Zing Forum

Reading

Step-by-Step Optimization: A New Method to Dramatically Boost the Learning Efficiency of Computer Agents

This article introduces a new framework called Step-level Optimization (SO), which redefines agent training as a token-level optimization problem to achieve finer-grained credit assignment and more efficient learning. The method achieves competitive performance on the OSWorld benchmark while significantly reducing training steps and computational resource requirements.

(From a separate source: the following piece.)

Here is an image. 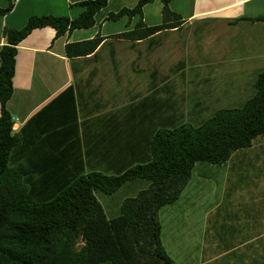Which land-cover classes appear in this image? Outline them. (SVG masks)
<instances>
[{"label": "crops", "instance_id": "1", "mask_svg": "<svg viewBox=\"0 0 264 264\" xmlns=\"http://www.w3.org/2000/svg\"><path fill=\"white\" fill-rule=\"evenodd\" d=\"M84 1L87 0H0V9L5 10L0 14V48L6 42L5 29H21L35 16L50 15L74 20L84 11L81 5ZM137 1L109 0L94 15L91 28L77 29L59 37L50 26L36 28L17 46L13 94L6 108L13 122V133L20 140L15 152L16 161L31 168L33 181H69L75 174L89 172L115 175L145 161L149 156L148 139L152 134L160 128L189 123L183 121L181 106L177 105L183 102L182 95L186 99L190 94L195 96L194 109H186L188 118L192 116V111L194 118H199L202 103L215 109L237 101L240 90L233 92L226 89L225 76L231 70V62L223 55L230 53L231 48L228 51L222 40L217 42L219 37L227 40L230 32H240L241 37L239 43L236 41L231 45L232 48L241 47L245 52L248 48L254 51L252 55L255 52L259 54L258 60L241 68L245 74L253 71V76L247 79L250 82L247 87L252 89V94L258 72L254 73V67L260 66L264 56V19H261L264 17V0H171L169 8L180 15V26L139 41L113 38L133 28L137 17L127 23V17L113 21L106 20L107 16L122 8H131ZM161 8L160 0L145 5L144 24H160ZM122 20L126 21L125 30L115 26ZM197 22L207 23L213 32L208 60L174 65L143 61L141 56H146L147 60L148 55L154 52L168 53L172 47L167 46L166 41L180 39L176 35ZM97 35L105 39L94 53L77 58L66 56V44L89 40ZM202 37H197L199 42ZM120 45L129 49L123 63L118 57L114 58ZM106 47L112 56L110 62L103 59ZM149 66L153 67L151 73L146 72ZM235 70L232 68V71ZM186 71L192 73L187 74ZM141 72L144 73L143 78L139 75ZM185 82L192 85V92L188 89L183 94ZM259 144L254 147H260ZM254 149L251 145L243 149L242 154ZM239 151L242 150L234 152L224 164L216 165L220 166L217 170L209 167L208 173L201 166L198 182L192 171L191 179L176 201L178 218L180 220L183 215L186 223L187 220L193 223L199 215L196 211L202 210V232L206 233V223L210 222L211 214L216 216L220 213L215 211L225 194L224 186L233 194L231 199L241 195L247 198L242 214L236 215L235 234L238 239L225 252L204 257L207 246L212 243L216 247L215 241L206 243L210 238L207 234L205 238L200 237L199 244L193 241L191 250L183 242L184 233H180L183 231L178 228L176 260L182 257L183 264H212L228 254L233 258L243 257L244 264H264V178H260L264 171L255 176L245 171L250 166L264 167V160L256 158L253 162L241 155L232 158ZM203 172L209 174L208 178ZM217 182H221L219 191ZM235 182L240 184L237 192ZM125 185L133 196L147 187V184L142 186L137 180ZM209 192L213 196L211 199ZM95 196L97 198V192ZM233 200L231 206L235 207ZM98 201L109 218L105 211L107 205ZM258 202L261 203L260 210L256 207ZM120 203L113 208L115 216L119 213ZM188 209L190 215L186 213ZM253 228L256 231L251 232ZM192 238L197 239L196 235ZM199 254L202 257L196 258Z\"/></svg>", "mask_w": 264, "mask_h": 264}, {"label": "trees", "instance_id": "2", "mask_svg": "<svg viewBox=\"0 0 264 264\" xmlns=\"http://www.w3.org/2000/svg\"><path fill=\"white\" fill-rule=\"evenodd\" d=\"M108 1L82 2L84 11L74 20L35 16L21 29L4 30L6 42L0 48V264H176L161 241L159 211L179 199L197 162L222 165L232 153L264 135L263 70L254 81L252 97L241 107L219 109L197 126L184 123L157 130L148 139L149 156L141 163L115 175L89 172L75 174L69 181H33L31 168L16 161L20 140L6 108L13 94L17 46L36 28L50 26L56 37L91 28L94 15ZM154 1L138 0L131 8L110 13L106 20L127 17L128 23L137 17L133 28L113 38L139 41L181 25L180 15L169 8L171 0H160V24L145 25L143 7ZM4 12L0 9V14ZM104 39L97 35L68 43L66 56H88ZM135 180L148 185L123 199L118 215L107 218L95 193L110 195Z\"/></svg>", "mask_w": 264, "mask_h": 264}, {"label": "rangeland", "instance_id": "3", "mask_svg": "<svg viewBox=\"0 0 264 264\" xmlns=\"http://www.w3.org/2000/svg\"><path fill=\"white\" fill-rule=\"evenodd\" d=\"M125 25H126L125 20H122L120 23H118V25L115 24V26L118 29H122V30H125ZM207 25H208L207 23H202V22L195 23L189 29L185 30L184 32H180V33H178V35H176L180 39H173L172 41H171V39H168L166 41V42H168L167 46L170 45V47H172V49L170 48L167 51L168 53H166V51L161 52V53L160 52H156V53L154 52L153 54L148 55L147 60H146V56L145 57L141 56L144 58L143 61L147 62V63H151V62L164 63V62H166V63L174 65V64L187 63L190 61L208 60L210 57L209 56V51H210L209 44L211 45V43H212L210 36H211V34L213 35V32H212V29L209 28ZM198 33H201V34L199 35ZM201 36H203L202 37L203 40L201 42H199L198 38ZM240 39H241L240 32H230V34L227 37V40H226V38L224 39L222 37L217 38V42L220 40H222V42H224V44H225L224 48L226 46V49L228 51H229V48H231L230 53H227V55H223V57H225L224 59H228V61L230 60V62H231L230 63L231 70L229 72L227 71L226 72L227 76H225L226 86H228V87H226V89L233 91V92L240 90L238 100L234 101L233 103H229V105H222V106H219L215 109L210 108L209 107L210 104L208 105L207 103H202V110L200 111L199 118H194L195 116H194L193 111L190 114L192 116H190V118H188L189 113H187L186 109H187V107L194 109L193 98L195 96L190 94L187 96V99H186L185 96L182 95L183 102H181L180 104L178 103L177 105L181 106L183 121H187V122L197 126L200 123H202V121H204V119H208L209 117H211L216 110L224 109V108L241 107L245 103V101H247L250 97H252V95L254 93V89H253L252 94H250L252 89L247 87L248 84L250 83L247 81V79L250 78L251 76H253V71L245 74V72L242 69L246 65H251L250 63H254L260 57H259L258 52H255L252 55V53L254 51L253 50L250 51L248 48H246V52H245V50L241 47H239V48H232L231 47V45L233 46V44L236 43V41H238V43H239ZM161 42H162V40H161ZM203 42L205 45L203 44ZM171 43H173V45H171ZM117 47H118L117 49L119 50V52L117 53L118 55L117 54L114 55V58L118 57L120 63H123V62H125V59L127 58V53L129 51V49H127V47L123 46V45H120ZM104 49H105V51H103L104 55L102 54L103 59L105 60V62H110L112 56L110 54H108L109 48L106 47ZM164 49H165V47H164ZM204 54H206V55H204ZM221 57H222V55H221ZM152 68H153L152 66H149L148 67L149 71L146 69V72L151 73ZM161 68H162V66H161ZM232 68H234L236 70L232 71ZM256 70L258 72H257L255 77H257L258 73H260L261 71L264 70V56L260 62V66L254 67V73ZM186 73L191 74L192 72L186 71ZM139 75L142 78L144 77L143 72H141ZM188 89H190V92H192V90H193L192 85L185 82V86L183 87V94H185V91H188ZM195 90L196 89H194V91ZM227 94H229V93H227ZM205 100H207V97L205 98ZM262 141H264V135H261L252 141V147L255 148L253 151H249L248 153L242 154L245 149L244 150L240 149L242 151L241 152L239 151L238 155L234 154L232 158H234V159L239 158V156L241 155V157L243 159L247 157V159H252L253 162H256V158H259V160H262V159L264 160V142H262ZM257 144H259L260 147H254ZM232 158H231V160H232ZM242 158H240V159H242ZM9 165L12 166L11 161H10ZM201 166L205 167V168H203V171H208L209 167L212 168V170H217V168L220 167V166H216V165H210V164L205 163V162H197L195 164L194 169H193V177H195V181H197V182L199 180V176H200L199 172H200ZM247 169L248 170H245V169L244 170L250 171L251 174H254L253 176H255V174L260 173L261 170L264 171V167L260 168L258 166H250ZM208 173H209V171H208ZM208 173L203 172V174L205 176H207V178L209 175ZM196 176H197V178H196ZM260 176H261L260 178H264L263 173H261ZM213 178L215 179V177H213ZM221 178H219V181H221ZM256 178H259V176H256ZM137 181L141 182L142 186L144 184L148 185V182H146V181H142V180H137ZM246 181H248V180H245V182ZM249 181H251V180H249ZM131 182H133V181H131ZM128 183H126V184H128ZM261 183H263V182H261ZM206 184H209V182H206ZM217 184H218V191H219V189L221 187V182H217ZM125 186L126 185H124L115 194L113 193V194L107 195V194H104L101 192H97L98 200H100L105 205H107V208L105 209V211H106L109 218H112L116 215V214H113V208H115L118 203H120L123 199H125L127 197L133 196L131 190L127 191ZM234 187H236V192H237V191H239L238 189H240V184H238V182H235ZM224 190H225V194L221 197L220 207L215 211V213L216 212H220V213H218L216 216L214 213L211 214V216L209 218L210 222L206 223V227H208L206 233H203L204 232L203 224H202L203 215H202V210H200V209L196 211V213L199 212V215H197V217L195 218L193 223H191V220H187V223H186L184 221L185 217L183 215L180 216V220H179L177 210H176V202L171 204V205L164 206L159 211V219H160V222L162 225L161 241H162L163 246L170 253L169 256L176 262V264H183V261H184L182 257H180V260L178 258L176 260L175 245H176V242L178 239L177 235L180 233H184V237H182L183 242L185 243V245L190 246L191 250L193 247V245H192L193 241H195V243L197 242L196 243V245H197V244H199L198 242L200 241V237L205 238V236H207V234H208V236L210 238H209V240L206 241V243L208 241H210V243L212 241H215L216 247H214L212 245V243L210 244V246H207L205 249L204 257H205V255L213 256V255L219 253V251L225 252L226 250L229 249L230 245H232L233 243H236V241L238 239V238H236V234H235V231L237 229V227H236V221H237L236 217L237 216L236 215H239L240 213L242 214L241 210H243V207L244 208L246 207L247 198L242 197V195H241V197H235L233 200V199H231L233 194L229 191V189H227L224 186ZM209 195H210L209 197L211 199L213 197L211 195V192H209ZM227 197H229L228 201H226ZM215 198L217 200L219 199L218 196H216ZM232 200H233V202H235V207L231 206ZM260 205H261L260 202H258L256 204V207L258 210L261 209ZM186 213L190 215L189 209L186 211ZM178 228H180L179 231H183V232L179 233ZM202 230H203V232H202ZM253 231H256L255 228L251 229V232H253ZM193 235H196L197 239L193 240V238H192ZM222 236H224L225 238H223ZM225 255H227V254H225ZM200 257H202V256L199 254V255H197L196 258H200ZM187 258H190V256ZM184 259H185V257H184ZM243 261H244L243 257L241 258L240 256H236L233 258L230 254H228L227 256H224L222 258H218V260H216L212 264H244ZM100 264H111V263L110 262H103Z\"/></svg>", "mask_w": 264, "mask_h": 264}]
</instances>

computer-use agentstep-level optimizationdirect preference optimizationGUI automationreinforcement learningcredit assignmentOSWorld benchmarkAI efficiency
Published 2026-04-30 03:59Recent activity 2026-05-02 09:36Estimated read 5 min
Step-by-Step Optimization: A New Method to Dramatically Boost the Learning Efficiency of Computer Agents
1

Section 01

[Introduction] Step-by-Step Optimization: A New Framework to Improve the Learning Efficiency of Computer Agents

This article introduces the Step-level Optimization (SO) framework, which aims to address the bottlenecks of outcome-based optimization in computer agent training (such as difficulty in credit assignment and sparse learning signals). SO redefines training as token-level optimization, achieving competitive performance on the OSWorld benchmark while reducing training steps by over 60% and significantly improving learning efficiency.

2

Section 02

Dilemmas of Existing Methods: Three Bottlenecks of Outcome-based Optimization

Traditional computer agent training relies on outcome-based optimization in end-to-end reinforcement learning, which has three major issues: 1. Difficulty in credit assignment (hard to determine the contribution of each step in long trajectories); 2. Sparse learning signals (feedback is only received when the task is completed); 3. Low sample efficiency (requires large amounts of interaction data). These problems lead to long training times and high resource consumption.

3

Section 03

Core Idea of Step-level Optimization: Transition from Trajectories to Steps

The core of the SO framework lies in redefining training as token-level optimization: 1. Decompose trajectories into independent steps (e.g., clicks, inputs, etc.), where each step becomes a learning opportunity; 2. Step-level direct preference optimization (drawing on the idea of DPO), which constructs preference pairs by comparing the relative quality of candidate actions, avoiding complex reward functions and supporting learning from failures.

4

Section 04

Technical Implementation Details of the SO Framework

Technically, it includes: 1. Trajectory decomposition and step encoding (multimodal encoder fuses visual and structured information); 2. Preference data construction (three strategies: rules, models, and human feedback); 3. Optimization objectives (preference loss + consistency loss + exploration loss) and curriculum learning training strategy.

5

Section 05

Experimental Validation: Performance and Efficiency Improvements on the OSWorld Benchmark

On the OSWorld benchmark, SO achieves task success rates comparable to traditional methods, while training efficiency is significantly improved: it reduces training steps by over 60% to reach the same performance. Ablation experiments show that step decomposition, preference optimization, and consistency loss are all key components.

6

Section 06

Practical Application Value and Prospects of the SO Framework

The application value of SO includes: 1. Reducing training costs (decreasing GPU time and development cycles); 2. Supporting more complex long-trajectory tasks; 3. Can be combined with LLMs and vision-language models to expand capability boundaries.

7

Section 07

Limitations and Future Research Directions

Current SO has limitations: it only supports discrete action spaces, preference data construction requires domain knowledge, and theoretical analysis is insufficient. Future directions: expansion to continuous control, automated preference data construction, theoretical explanation, multi-agent collaboration, and cross-domain applications.

8

Section 08

Conclusion: Significance and Future Outlook of the SO Framework

SO addresses credit assignment and efficiency issues by refining training granularity, bringing important progress to computer agent training. As automation demands grow, efficient methods like SO will promote wider applications of agents in fields such as office work and testing, and are expected to be more intelligent and practical in the future.